══ Text

Contract
Exhibit 4.2
dated as
of February 3, 2010
among
CONSECO,
INC.,
Issuer
and
THE BANK
OF NEW YORK MELLON TRUST COMPANY, N.A.,
Trustee
7.0%
Convertible Senior Debentures Due 2016
THIS FIRST SUPPLEMENTAL INDENTURE
(this “First Supplemental
Indenture”), entered into as of February 3, 2010, between Conseco, Inc.,
a corporation incorporated under the laws of Delaware (the “Company”), and The Bank of New
York Mellon Trust Company, N.A., a national banking association, as trustee (the
“Trustee”). Capitalized
terms used but not defined herein shall have the meanings given to them in the
Indenture (as defined below).

════
══ Data entries

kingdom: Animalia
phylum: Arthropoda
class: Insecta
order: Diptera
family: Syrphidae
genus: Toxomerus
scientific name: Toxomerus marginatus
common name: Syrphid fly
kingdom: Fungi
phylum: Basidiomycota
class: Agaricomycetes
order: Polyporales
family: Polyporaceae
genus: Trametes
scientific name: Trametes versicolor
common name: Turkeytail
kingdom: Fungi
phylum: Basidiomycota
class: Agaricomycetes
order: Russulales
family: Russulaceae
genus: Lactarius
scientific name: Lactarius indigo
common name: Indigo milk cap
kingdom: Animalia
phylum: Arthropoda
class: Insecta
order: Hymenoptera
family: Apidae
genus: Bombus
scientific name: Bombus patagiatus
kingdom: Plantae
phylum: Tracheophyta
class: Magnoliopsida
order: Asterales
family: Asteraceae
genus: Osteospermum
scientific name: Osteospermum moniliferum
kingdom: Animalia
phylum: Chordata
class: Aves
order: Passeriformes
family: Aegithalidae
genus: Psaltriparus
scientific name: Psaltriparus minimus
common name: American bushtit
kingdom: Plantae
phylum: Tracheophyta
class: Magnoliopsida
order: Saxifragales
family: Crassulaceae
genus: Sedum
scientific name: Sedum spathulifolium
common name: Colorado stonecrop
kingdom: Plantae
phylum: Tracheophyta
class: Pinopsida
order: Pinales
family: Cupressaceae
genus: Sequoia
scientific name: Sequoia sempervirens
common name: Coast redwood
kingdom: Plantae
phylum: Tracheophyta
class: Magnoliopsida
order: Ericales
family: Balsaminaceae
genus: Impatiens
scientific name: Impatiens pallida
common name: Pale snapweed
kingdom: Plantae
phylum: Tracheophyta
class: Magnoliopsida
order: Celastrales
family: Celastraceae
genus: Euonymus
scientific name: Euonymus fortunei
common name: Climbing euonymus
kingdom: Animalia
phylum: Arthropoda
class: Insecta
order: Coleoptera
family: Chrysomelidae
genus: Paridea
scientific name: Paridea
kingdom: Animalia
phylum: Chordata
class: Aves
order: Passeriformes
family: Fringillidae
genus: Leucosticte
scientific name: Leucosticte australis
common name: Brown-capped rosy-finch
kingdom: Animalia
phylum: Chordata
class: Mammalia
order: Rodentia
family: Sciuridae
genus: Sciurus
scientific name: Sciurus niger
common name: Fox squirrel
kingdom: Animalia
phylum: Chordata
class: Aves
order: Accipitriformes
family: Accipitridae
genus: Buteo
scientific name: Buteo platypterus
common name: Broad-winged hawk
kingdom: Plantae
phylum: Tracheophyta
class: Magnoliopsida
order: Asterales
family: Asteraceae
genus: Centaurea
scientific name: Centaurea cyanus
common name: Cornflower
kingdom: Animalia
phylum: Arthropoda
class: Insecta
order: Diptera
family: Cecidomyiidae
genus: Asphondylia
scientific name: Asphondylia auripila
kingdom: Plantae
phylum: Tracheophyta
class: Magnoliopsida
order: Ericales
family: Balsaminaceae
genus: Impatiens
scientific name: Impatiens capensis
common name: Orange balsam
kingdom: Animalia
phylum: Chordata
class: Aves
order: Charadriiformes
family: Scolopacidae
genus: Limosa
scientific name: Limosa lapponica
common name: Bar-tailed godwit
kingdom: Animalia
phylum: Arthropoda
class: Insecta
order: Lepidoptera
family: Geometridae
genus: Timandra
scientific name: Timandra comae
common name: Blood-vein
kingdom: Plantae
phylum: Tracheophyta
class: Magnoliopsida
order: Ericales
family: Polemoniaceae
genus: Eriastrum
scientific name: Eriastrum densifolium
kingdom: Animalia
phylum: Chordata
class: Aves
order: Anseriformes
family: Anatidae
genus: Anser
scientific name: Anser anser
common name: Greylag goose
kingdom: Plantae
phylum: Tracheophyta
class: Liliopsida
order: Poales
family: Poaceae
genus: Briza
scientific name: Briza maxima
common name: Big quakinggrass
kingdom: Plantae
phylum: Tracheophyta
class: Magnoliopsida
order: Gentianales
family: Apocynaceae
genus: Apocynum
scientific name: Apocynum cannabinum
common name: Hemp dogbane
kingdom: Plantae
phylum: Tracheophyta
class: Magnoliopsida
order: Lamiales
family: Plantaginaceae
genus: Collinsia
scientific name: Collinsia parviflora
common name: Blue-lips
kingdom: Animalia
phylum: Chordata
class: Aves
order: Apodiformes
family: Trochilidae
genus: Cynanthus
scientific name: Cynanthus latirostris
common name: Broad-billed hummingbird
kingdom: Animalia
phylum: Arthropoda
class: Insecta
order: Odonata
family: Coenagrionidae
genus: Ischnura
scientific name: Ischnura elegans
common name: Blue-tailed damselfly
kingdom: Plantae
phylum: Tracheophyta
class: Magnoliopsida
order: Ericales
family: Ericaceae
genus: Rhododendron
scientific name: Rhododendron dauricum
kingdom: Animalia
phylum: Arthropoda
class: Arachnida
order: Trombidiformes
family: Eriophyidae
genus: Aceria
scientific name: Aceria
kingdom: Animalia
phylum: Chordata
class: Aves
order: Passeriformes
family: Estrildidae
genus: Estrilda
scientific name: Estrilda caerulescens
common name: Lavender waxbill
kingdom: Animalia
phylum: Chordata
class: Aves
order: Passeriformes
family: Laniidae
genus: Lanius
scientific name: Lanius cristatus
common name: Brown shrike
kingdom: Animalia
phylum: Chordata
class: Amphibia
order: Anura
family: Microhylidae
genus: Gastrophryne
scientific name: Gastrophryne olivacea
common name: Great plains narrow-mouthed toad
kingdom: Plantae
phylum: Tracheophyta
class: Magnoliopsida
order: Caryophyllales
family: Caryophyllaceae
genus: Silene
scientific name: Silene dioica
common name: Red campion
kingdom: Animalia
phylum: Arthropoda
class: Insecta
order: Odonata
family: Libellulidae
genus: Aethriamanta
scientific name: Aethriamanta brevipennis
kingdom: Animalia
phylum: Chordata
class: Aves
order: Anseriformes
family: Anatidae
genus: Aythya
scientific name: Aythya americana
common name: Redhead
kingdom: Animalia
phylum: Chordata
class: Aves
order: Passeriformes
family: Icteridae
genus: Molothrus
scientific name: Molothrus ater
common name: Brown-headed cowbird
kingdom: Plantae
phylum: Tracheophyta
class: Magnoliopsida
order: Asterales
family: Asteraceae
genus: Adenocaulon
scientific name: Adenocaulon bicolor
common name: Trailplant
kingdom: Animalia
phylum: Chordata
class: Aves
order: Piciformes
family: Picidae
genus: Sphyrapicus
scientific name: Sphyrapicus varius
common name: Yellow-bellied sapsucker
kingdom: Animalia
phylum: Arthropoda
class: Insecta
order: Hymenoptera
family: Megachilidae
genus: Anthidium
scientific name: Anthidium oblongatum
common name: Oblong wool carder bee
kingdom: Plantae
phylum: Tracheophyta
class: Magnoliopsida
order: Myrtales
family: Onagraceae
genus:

════

Problems to solve -
• A. For the Conseco supplemental indenture, state whether each statement agrees with the text, and answer yes or no with the deciding words quoted exactly: (i) The Company is incorporated under the laws of Delaware. (ii) The debentures are due in 2010. (iii) The Trustee is a national banking association.
• B. Carry the Conseco supplemental indenture forward from its last sentence.

In response -
• A.
(i) Yes: "a corporation incorporated under the laws of Delaware"
(ii) No: "Convertible Senior Debentures Due 2016"
(iii) Yes: "a national banking association, as trustee"

• B.
RECITALS
WHEREAS,
the Company and the Trustee entered into the Indenture, dated as of October 16,
2009 (the “Indenture”),
relating to the Company’s 7.0% Convertible Senior Debentures Due 2016 (the
“Debentures”);
WHEREAS,
Section 8.01(i) of the Indenture provides that the Company, when authorized by a
resolution of its Board of Directors, and the Trustee, upon receipt of a Company
Order, may enter into an indenture supplemental to the Indenture to make any
change that benefits the Holders without the consent of any Holder;
WHEREAS,
the Company desires to enter into this First Supplemental Indenture in order to
amend certain provisions of the Indenture; and
WHEREAS,
all requirements necessary to make this First Supplemental Indenture a valid and
binding instrument in accordance with its terms have been duly performed and
complied with, and the execution and delivery of this First Supplemental
Indenture have been duly authorized in all respects and the Company has
delivered to the Trustee a Company Order (accompanied by a Board Resolution), an
Officers’ Certificate and Opinion of Counsel as required by Article 8 of the
Indenture.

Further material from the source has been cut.